Following the demise of the leftist New York City newspaper PM, published from June 1940 to June 22, 1948, and that paper's first successor, the New York Star, published from June 23, 1948, to January 28, 1949, Ted Thackrey founded The Daily Compass. Thackrey had been the features editor of the New York Post before marrying Post owner Dorothy Schiff in 1943, after which the two became co-publishers/co-editors.[1] In 1948, he became solo publisher of the Post at the behest of his wife, leading to a disastrous three-month tenure in which major advertisers dropped the paper and Schiff returned to take over. Thackrey "left with a following of firebrand writers to start his own paper",[1] buying the building and physical plant at which PM and the Star had been published,[2] at Duane Street and Hudson Street in Manhattan. With private financing, he founded The Daily Compass as its publisher and president.[3] The paper began publishing on May 16, 1949,[3] and ceased publication in November 1952.[4]

After The Daily Compass ceased publication, Thackrey joined the public relations firm Ruder Finn.[3] In 1959, Thackrey and Goldstein testified at the U.S. Senate's "Hearings Before the Select Committee in Improper Activities on the Labor or Management Field", which investigated alleged improprieties by the newspaper deliverers union and forcible payoffs in order to ensure Compass distribution.[3]

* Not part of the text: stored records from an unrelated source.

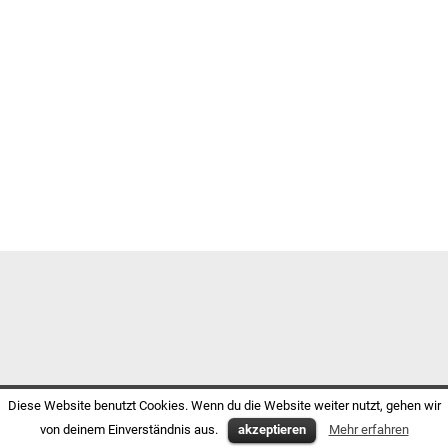
Diese Website benutzt Cookies. Wenn du die Website weiter nutzt, gehen wir
von deinem Einverständnis aus.
akzeptieren
Mehr erfahren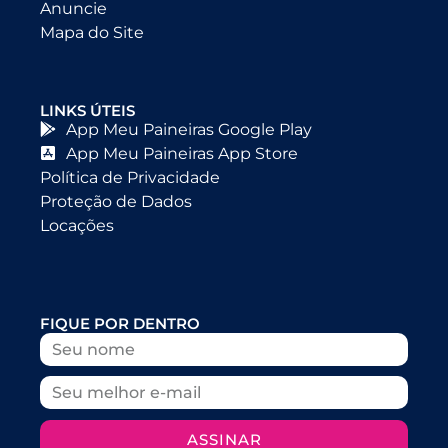
Anuncie
Mapa do Site
LINKS ÚTEIS
App Meu Paineiras Google Play
App Meu Paineiras App Store
Política de Privacidade
Proteção de Dados
Locações
FIQUE POR DENTRO
ASSINAR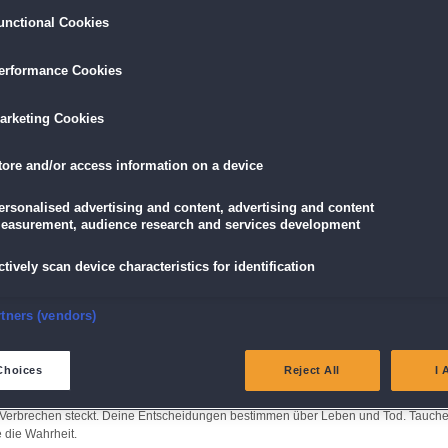
unctional Cookies
LÖSEN
GRATIS DOWNLOADEN
IN DEN WAR
erformance Cookies
16,95 €
skarte
und
Lade dir das Spiel jetzt herunter und
für die
arketing Cookies
eispiele!
teste es 60 Minuten lang kostenlos!
5,89 €
mit der
Vort
tore and/or access information on a device
Dieses Spiel ist auch als Sammleredition
erhältlich
ersonalised advertising and content, advertising and content
mit Bonuskapitel und tollen Extras!
easurement, audience research and services development
ctively scan device characteristics for identification
nsure security, prevent and detect fraud, and fix errors
rtners (vendors)
der Hexe
eliver and present advertising and content
eheimnisse!
Choices
Reject All
I 
r tiefe Schatten verbergen. Entdecke verborgene Magie, löse mysteriöse Rätsel und
atch and combine data from other data sources
rer Verbrechen steckt. Deine Entscheidungen bestimmen über Leben und Tod. Tauch
e die Wahrheit.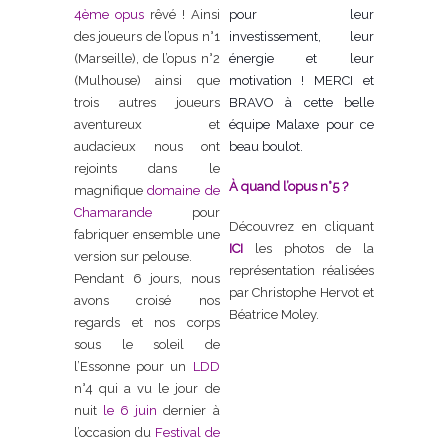
4ème opus
rêvé ! Ainsi
pour leur
des joueurs de l’opus n°1
investissement, leur
(Marseille), de l’opus n°2
énergie et leur
(Mulhouse) ainsi que
motivation ! MERCI et
trois autres joueurs
BRAVO à cette belle
aventureux et
équipe Malaxe pour ce
audacieux nous ont
beau boulot.
rejoints dans le
À quand l’opus n°5 ?
magnifique
domaine de
Chamarande
pour
Découvrez en cliquant
fabriquer ensemble une
ICI
les photos de la
version sur pelouse.
représentation réalisées
Pendant 6 jours, nous
par Christophe Hervot et
avons croisé nos
Béatrice Moley.
regards et nos corps
sous le soleil de
l’Essonne pour un
LDD
n°4 qui a vu le jour de
nuit
le 6 juin
dernier à
l’occasion du
Festival
de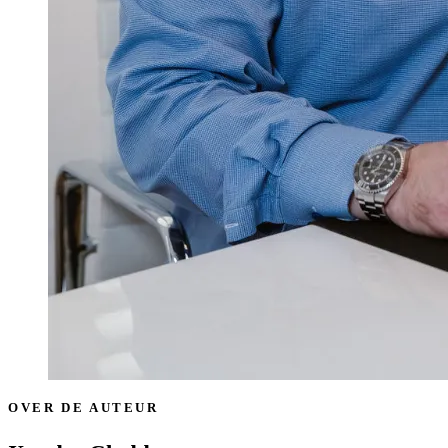
OVER DE AUTEUR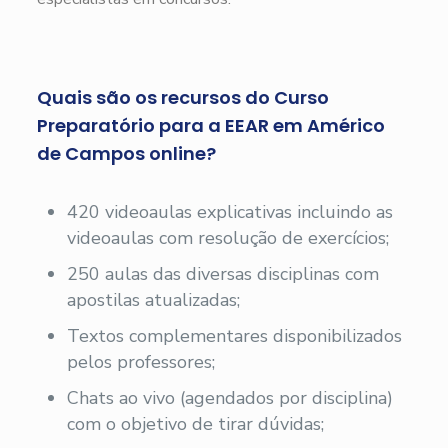
Quais são os recursos do Curso
Preparatório para a EEAR em Américo
de Campos online?
420 videoaulas explicativas incluindo as
videoaulas com resolução de exercícios;
250 aulas das diversas disciplinas com
apostilas atualizadas;
Textos complementares disponibilizados
pelos professores;
Chats ao vivo (agendados por disciplina)
com o objetivo de tirar dúvidas;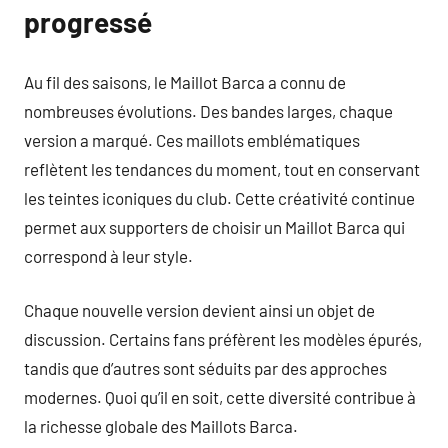
progressé
Au fil des saisons, le Maillot Barca a connu de
nombreuses évolutions. Des bandes larges, chaque
version a marqué. Ces maillots emblématiques
reflètent les tendances du moment, tout en conservant
les teintes iconiques du club. Cette créativité continue
permet aux supporters de choisir un Maillot Barca qui
correspond à leur style.
Chaque nouvelle version devient ainsi un objet de
discussion. Certains fans préfèrent les modèles épurés,
tandis que d’autres sont séduits par des approches
modernes. Quoi qu’il en soit, cette diversité contribue à
la richesse globale des Maillots Barca.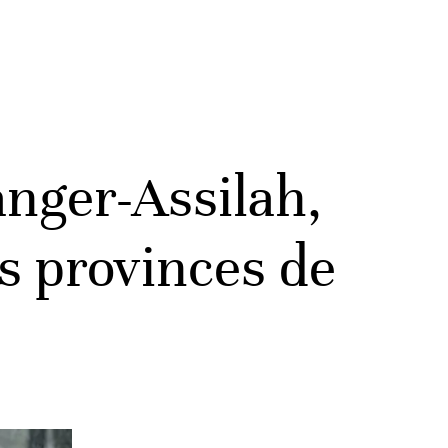
anger-Assilah,
s provinces de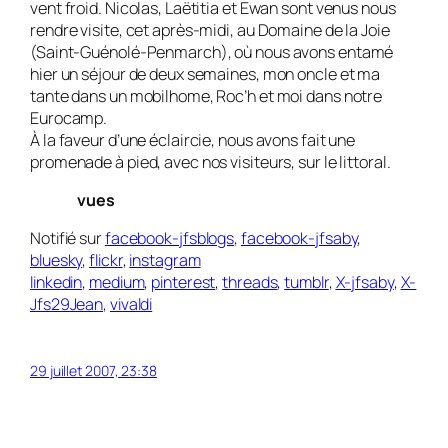
vent froid. Nicolas, Laëtitia et Ewan sont venus nous
rendre visite, cet après-midi, au Domaine de la Joie
(Saint-Guénolé-Penmarch), où nous avons entamé
hier un séjour de deux semaines, mon oncle et ma
tante dans un mobilhome, Roc’h et moi dans notre
Eurocamp.
À la faveur d’une éclaircie, nous avons fait une
promenade à pied, avec nos visiteurs, sur le littoral.
vues
Notifié sur
facebook-jfsblogs
,
facebook-jfsaby
,
bluesky
,
flickr
,
instagram
linkedin
,
medium
,
pinterest
,
threads
,
tumblr
,
X-jfsaby
,
X-
Jfs29Jean
,
vivaldi
29 juillet 2007, 23:38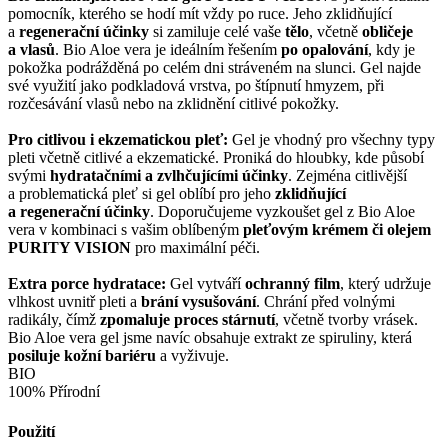
pomocník, kterého se hodí mít vždy po ruce. Jeho zklidňující
a
regenerační účinky
si zamiluje celé vaše
tělo
, včetně
obličeje
a vlasů
. Bio Aloe vera je ideálním řešením
po opalování
, kdy je
pokožka podrážděná po celém dni stráveném na slunci. Gel najde
své využití jako podkladová vrstva, po štípnutí hmyzem, při
rozčesávání vlasů nebo na zklidnění citlivé pokožky.
Pro citlivou i ekzematickou pleť:
Gel je vhodný pro všechny typy
pleti včetně citlivé a ekzematické. Proniká do hloubky, kde působí
svými
hydratačními a zvlhčujícími účinky
. Zejména citlivější
a problematická pleť si gel oblíbí pro jeho
zklidňující
a regenerační účinky
. Doporučujeme vyzkoušet gel z Bio Aloe
vera v kombinaci s vašim oblíbeným
pleťovým krémem či olejem
PURITY VISION
pro maximální péči.
Extra porce hydratace:
Gel vytváří
ochranný film
, který udržuje
vlhkost uvnitř pleti a
brání vysušování
. Chrání před volnými
radikály, čímž
zpomaluje proces stárnutí
, včetně tvorby vrásek.
Bio Aloe vera gel jsme navíc obsahuje extrakt ze spiruliny, která
posiluje kožní bariéru
a vyživuje.
BIO
100% Přírodní
Použití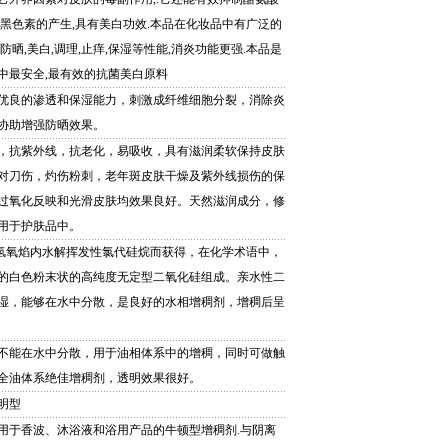
止黑色素的产生,具有美白功效.本品在化妆品中有广泛的
防晒,美白,调理,止痒,保湿等性能,消炎功能更强.本品是
中最安全,最有效的抗菌美白原料
优良的渗透和保湿能力，刺激成纤维细胞分裂，消除炎
协助增强防晒效果。
，抗紫外线，抗老化，易吸收，具有滋润柔软保持皮肤
对刀伤，灼伤粉刺，老年斑皮肤干燥及紫外线损伤的保
过氧化反映和光滑皮肤均效果良好。天然滋润成分，修
用于护肤品中。
在氢氧焰内水解挥发性氯代硅烷而获得，在化学术语中，
的白色粉末状的高纯度无定型二氧化硅组成。亲水性二
湿，能够在水中分散，是良好的水相增稠剂，增稠后呈
不能在水中分散，用于油相体系中的增稠，同时可做触
全油体系绝佳增稠剂，透明效果很好。
明型
用于香波、沐浴液和浴用产品的牛顿型增稠剂.与阴离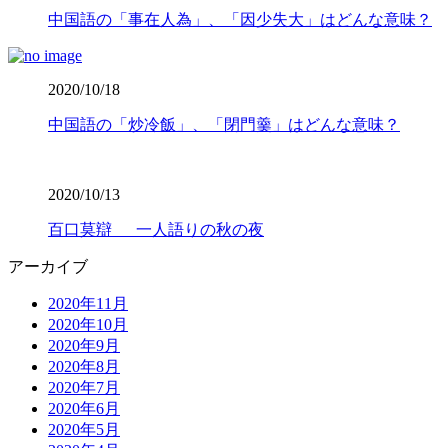
中国語の「事在人為」、「因少失大」はどんな意味？
2020/10/18
中国語の「炒冷飯」、「閉門羹」はどんな意味？
2020/10/13
百口莫辯 一人語りの秋の夜
アーカイブ
2020年11月
2020年10月
2020年9月
2020年8月
2020年7月
2020年6月
2020年5月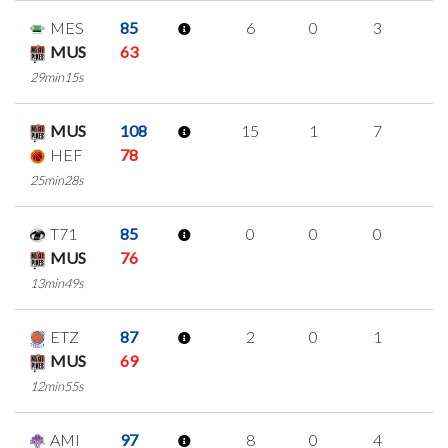
MES
85
6
0
3
0
MUS
63
29min15s
MUS
108
15
1
7
0
HEF
78
25min28s
T71
85
0
0
0
0
MUS
76
13min49s
ETZ
87
2
0
1
0
MUS
69
12min55s
AMI
97
8
0
4
0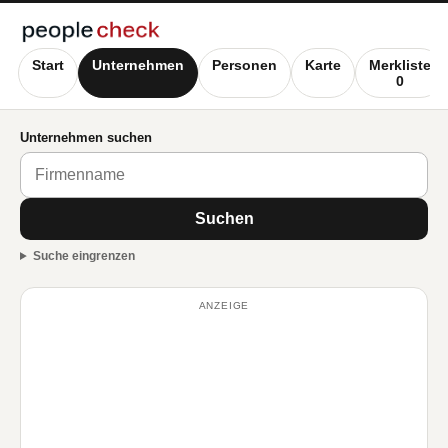
Start
Unternehmen
Personen
Karte
Merkliste
0
Unternehmen suchen
Suchen
Suche eingrenzen
ANZEIGE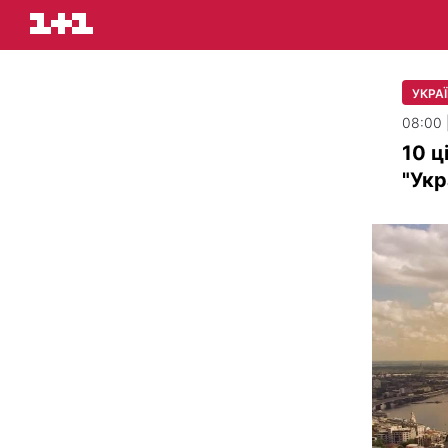
УКРАЇ
08:00 
10 ц
"Укр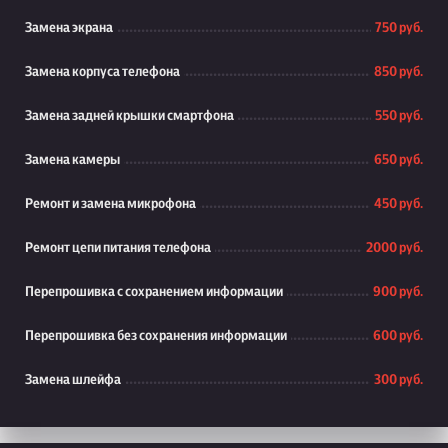
Замена экрана
750 руб.
Замена корпуса телефона
850 руб.
Замена задней крышки смартфона
550 руб.
Замена камеры
650 руб.
Ремонт и замена микрофона
450 руб.
Ремонт цепи питания телефона
2000 руб.
Перепрошивка с сохранением информации
900 руб.
Перепрошивка без сохранения информации
600 руб.
Замена шлейфа
300 руб.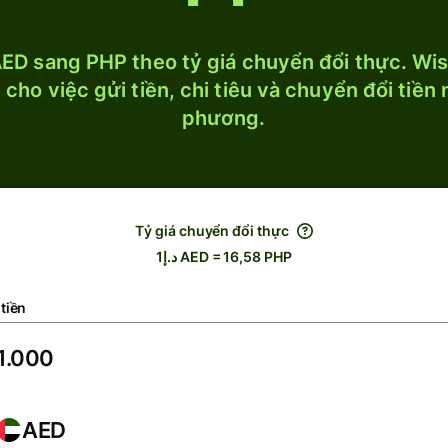
ED sang PHP theo tỷ giá chuyển đổi thực. Wise
cho việc gửi tiền, chi tiêu và chuyển đổi tiền
phương.
Tỷ giá chuyển đổi thực
د.إ1 AED = 16,58 PHP
tiền
AED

His son, Ted Thackrey, Jr. (1918–2001),[5] the editor, associate publisher and general manager of the New York Post, whose stepmother was Dorothy Schiff, later worked as a reporter for The Wichita Eagle in Wichita, Kansas, before joining the Los Angeles Examiner in the 1950s. He went on to the Los Angeles Times in 1968, where he eventually became a rewrite man.[5] He died in July 2001.[5]